*Stored items*
-=-=-

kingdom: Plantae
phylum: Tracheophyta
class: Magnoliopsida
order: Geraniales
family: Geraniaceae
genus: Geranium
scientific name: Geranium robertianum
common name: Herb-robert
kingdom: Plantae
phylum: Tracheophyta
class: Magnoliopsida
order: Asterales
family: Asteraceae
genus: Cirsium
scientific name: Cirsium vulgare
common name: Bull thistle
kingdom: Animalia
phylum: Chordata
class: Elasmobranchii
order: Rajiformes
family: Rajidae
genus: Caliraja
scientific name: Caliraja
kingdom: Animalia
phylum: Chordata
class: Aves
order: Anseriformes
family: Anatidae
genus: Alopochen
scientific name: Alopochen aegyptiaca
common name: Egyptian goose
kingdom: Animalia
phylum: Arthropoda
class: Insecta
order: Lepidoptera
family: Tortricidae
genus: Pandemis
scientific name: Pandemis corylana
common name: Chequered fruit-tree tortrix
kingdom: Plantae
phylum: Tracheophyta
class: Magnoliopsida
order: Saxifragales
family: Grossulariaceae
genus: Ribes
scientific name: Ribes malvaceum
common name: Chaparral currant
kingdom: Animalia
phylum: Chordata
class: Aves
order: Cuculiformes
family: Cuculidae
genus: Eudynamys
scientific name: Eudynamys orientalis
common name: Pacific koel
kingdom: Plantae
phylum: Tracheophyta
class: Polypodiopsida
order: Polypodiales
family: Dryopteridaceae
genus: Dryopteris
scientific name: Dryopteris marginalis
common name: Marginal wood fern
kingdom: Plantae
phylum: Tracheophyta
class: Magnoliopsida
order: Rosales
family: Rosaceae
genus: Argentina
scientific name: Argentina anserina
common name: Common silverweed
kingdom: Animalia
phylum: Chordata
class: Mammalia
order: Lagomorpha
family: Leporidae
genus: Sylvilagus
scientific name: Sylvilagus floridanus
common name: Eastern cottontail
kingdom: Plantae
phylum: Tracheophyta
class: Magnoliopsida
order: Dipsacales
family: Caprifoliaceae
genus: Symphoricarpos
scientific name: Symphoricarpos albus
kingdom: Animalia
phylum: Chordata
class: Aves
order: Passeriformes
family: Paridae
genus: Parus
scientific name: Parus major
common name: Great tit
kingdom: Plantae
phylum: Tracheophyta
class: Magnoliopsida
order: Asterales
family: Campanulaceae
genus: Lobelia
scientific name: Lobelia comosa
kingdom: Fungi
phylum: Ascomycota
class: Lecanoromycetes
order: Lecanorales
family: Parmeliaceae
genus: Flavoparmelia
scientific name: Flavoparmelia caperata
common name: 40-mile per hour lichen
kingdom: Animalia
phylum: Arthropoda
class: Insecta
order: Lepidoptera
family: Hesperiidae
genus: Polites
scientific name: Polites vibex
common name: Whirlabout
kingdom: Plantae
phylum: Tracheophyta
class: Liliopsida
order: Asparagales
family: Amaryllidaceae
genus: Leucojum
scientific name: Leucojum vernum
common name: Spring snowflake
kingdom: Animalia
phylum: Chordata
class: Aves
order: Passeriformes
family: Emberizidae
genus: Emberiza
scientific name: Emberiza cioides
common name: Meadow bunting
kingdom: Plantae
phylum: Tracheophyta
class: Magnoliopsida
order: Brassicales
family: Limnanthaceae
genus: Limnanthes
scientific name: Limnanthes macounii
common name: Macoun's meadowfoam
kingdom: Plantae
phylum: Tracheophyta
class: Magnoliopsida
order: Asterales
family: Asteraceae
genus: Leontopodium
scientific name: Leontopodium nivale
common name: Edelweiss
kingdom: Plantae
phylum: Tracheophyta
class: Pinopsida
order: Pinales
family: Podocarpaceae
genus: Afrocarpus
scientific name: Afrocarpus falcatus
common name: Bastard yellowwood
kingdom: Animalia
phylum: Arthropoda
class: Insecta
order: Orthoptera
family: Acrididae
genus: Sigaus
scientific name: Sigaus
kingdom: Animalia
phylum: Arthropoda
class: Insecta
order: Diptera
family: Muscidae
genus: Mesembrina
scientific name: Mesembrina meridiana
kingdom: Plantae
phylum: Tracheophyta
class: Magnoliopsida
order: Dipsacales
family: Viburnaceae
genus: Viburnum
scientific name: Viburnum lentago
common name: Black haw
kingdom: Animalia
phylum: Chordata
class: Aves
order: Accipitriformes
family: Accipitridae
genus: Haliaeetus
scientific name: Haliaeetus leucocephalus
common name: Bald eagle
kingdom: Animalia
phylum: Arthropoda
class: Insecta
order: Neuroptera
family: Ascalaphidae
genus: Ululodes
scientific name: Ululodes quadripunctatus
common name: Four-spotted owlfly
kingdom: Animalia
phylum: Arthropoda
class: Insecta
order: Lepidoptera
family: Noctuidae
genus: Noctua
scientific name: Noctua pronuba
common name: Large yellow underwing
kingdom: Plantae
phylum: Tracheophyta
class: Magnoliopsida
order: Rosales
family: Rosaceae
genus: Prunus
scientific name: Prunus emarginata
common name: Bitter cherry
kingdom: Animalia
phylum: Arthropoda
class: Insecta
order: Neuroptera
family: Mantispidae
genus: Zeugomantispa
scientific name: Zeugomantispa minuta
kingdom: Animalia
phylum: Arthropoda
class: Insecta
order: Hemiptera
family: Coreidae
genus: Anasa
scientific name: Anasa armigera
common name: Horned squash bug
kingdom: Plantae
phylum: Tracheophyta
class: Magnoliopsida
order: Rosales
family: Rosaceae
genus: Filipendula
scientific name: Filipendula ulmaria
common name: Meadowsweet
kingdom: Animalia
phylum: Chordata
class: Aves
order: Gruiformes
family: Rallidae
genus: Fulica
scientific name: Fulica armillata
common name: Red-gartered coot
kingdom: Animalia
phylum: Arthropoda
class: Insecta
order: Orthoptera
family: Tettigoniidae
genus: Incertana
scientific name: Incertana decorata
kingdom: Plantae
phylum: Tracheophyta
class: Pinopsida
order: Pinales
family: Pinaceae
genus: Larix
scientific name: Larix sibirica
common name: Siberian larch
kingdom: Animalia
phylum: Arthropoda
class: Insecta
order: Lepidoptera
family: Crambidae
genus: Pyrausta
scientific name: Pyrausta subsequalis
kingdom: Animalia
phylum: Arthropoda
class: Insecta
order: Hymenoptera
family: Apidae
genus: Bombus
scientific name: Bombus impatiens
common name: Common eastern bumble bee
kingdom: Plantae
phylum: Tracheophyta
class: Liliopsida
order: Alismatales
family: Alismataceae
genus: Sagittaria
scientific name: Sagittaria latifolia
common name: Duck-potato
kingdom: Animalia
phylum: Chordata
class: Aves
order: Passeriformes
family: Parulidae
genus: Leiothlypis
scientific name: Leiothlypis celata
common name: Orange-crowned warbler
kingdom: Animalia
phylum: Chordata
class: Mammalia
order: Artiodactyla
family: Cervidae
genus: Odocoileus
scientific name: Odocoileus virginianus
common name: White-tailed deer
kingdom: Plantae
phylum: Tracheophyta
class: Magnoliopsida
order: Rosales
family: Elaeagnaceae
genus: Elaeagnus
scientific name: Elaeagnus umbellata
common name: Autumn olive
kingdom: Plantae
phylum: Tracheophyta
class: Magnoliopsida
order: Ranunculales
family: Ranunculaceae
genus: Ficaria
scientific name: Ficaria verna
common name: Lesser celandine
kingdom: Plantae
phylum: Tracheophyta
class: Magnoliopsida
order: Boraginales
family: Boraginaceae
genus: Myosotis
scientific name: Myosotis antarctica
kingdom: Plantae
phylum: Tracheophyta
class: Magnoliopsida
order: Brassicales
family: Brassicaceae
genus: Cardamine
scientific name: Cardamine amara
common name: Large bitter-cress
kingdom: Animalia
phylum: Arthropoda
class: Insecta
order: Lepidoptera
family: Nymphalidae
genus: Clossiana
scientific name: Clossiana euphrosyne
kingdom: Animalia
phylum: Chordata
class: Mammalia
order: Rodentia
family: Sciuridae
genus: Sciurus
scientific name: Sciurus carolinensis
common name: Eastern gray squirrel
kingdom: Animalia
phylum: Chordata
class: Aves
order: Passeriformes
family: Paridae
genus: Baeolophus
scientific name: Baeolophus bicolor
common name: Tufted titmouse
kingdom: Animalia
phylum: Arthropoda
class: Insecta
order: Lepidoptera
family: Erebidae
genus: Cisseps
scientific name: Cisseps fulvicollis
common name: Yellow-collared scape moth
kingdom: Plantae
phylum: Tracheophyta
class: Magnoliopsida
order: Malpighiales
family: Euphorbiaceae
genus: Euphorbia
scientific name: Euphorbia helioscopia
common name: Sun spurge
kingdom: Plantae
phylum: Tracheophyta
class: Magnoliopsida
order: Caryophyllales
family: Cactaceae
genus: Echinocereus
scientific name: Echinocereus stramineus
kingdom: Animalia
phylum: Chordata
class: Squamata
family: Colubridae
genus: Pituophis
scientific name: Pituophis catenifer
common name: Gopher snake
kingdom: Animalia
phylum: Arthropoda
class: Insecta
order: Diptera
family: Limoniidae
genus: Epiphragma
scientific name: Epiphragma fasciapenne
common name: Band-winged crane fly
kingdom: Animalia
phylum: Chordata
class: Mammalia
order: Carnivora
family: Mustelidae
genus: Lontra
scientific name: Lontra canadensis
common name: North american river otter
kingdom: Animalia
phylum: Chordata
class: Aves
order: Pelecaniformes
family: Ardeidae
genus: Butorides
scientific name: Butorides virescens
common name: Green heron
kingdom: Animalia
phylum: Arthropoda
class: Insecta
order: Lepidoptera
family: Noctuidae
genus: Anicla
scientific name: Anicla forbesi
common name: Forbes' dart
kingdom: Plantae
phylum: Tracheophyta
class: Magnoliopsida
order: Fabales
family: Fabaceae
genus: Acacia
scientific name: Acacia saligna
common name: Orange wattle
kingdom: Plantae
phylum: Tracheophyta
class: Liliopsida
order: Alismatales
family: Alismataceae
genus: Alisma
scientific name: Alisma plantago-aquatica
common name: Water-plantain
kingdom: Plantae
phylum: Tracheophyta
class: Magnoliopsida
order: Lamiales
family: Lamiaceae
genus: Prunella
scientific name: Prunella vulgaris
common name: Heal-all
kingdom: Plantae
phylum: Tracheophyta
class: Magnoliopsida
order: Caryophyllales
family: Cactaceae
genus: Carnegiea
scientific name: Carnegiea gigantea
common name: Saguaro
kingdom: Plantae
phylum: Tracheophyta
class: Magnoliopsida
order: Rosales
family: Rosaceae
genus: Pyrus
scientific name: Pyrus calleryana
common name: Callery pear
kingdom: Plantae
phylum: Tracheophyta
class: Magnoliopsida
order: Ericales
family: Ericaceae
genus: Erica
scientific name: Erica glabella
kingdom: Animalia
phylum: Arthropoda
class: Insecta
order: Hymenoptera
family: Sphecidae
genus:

-=-=-

*EXERCISE INSTRUCTIONS*
Reproduce word for word the portion of the data that runs from its first line through the line containing "family: Parmeliaceae", with both of those lines included.

*FINISHED TASK*
kingdom: Plantae
phylum: Tracheophyta
class: Magnoliopsida
order: Geraniales
family: Geraniaceae
genus: Geranium
scientific name: Geranium robertianum
common name: Herb-robert
kingdom: Plantae
phylum: Tracheophyta
class: Magnoliopsida
order: Asterales
family: Asteraceae
genus: Cirsium
scientific name: Cirsium vulgare
common name: Bull thistle
kingdom: Animalia
phylum: Chordata
class: Elasmobranchii
order: Rajiformes
family: Rajidae
genus: Caliraja
scientific name: Caliraja
kingdom: Animalia
phylum: Chordata
class: Aves
order: Anseriformes
family: Anatidae
genus: Alopochen
scientific name: Alopochen aegyptiaca
common name: Egyptian goose
kingdom: Animalia
phylum: Arthropoda
class: Insecta
order: Lepidoptera
family: Tortricidae
genus: Pandemis
scientific name: Pandemis corylana
common name: Chequered fruit-tree tortrix
kingdom: Plantae
phylum: Tracheophyta
class: Magnoliopsida
order: Saxifragales
family: Grossulariaceae
genus: Ribes
scientific name: Ribes malvaceum
common name: Chaparral currant
kingdom: Animalia
phylum: Chordata
class: Aves
order: Cuculiformes
family: Cuculidae
genus: Eudynamys
scientific name: Eudynamys orientalis
common name: Pacific koel
kingdom: Plantae
phylum: Tracheophyta
class: Polypodiopsida
order: Polypodiales
family: Dryopteridaceae
genus: Dryopteris
scientific name: Dryopteris marginalis
common name: Marginal wood fern
kingdom: Plantae
phylum: Tracheophyta
class: Magnoliopsida
order: Rosales
family: Rosaceae
genus: Argentina
scientific name: Argentina anserina
common name: Common silverweed
kingdom: Animalia
phylum: Chordata
class: Mammalia
order: Lagomorpha
family: Leporidae
genus: Sylvilagus
scientific name: Sylvilagus floridanus
common name: Eastern cottontail
kingdom: Plantae
phylum: Tracheophyta
class: Magnoliopsida
order: Dipsacales
family: Caprifoliaceae
genus: Symphoricarpos
scientific name: Symphoricarpos albus
kingdom: Animalia
phylum: Chordata
class: Aves
order: Passeriformes
family: Paridae
genus: Parus
scientific name: Parus major
common name: Great tit
kingdom: Plantae
phylum: Tracheophyta
class: Magnoliopsida
order: Asterales
family: Campanulaceae
genus: Lobelia
scientific name: Lobelia comosa
kingdom: Fungi
phylum: Ascomycota
class: Lecanoromycetes
order: Lecanorales
family: Parmeliaceae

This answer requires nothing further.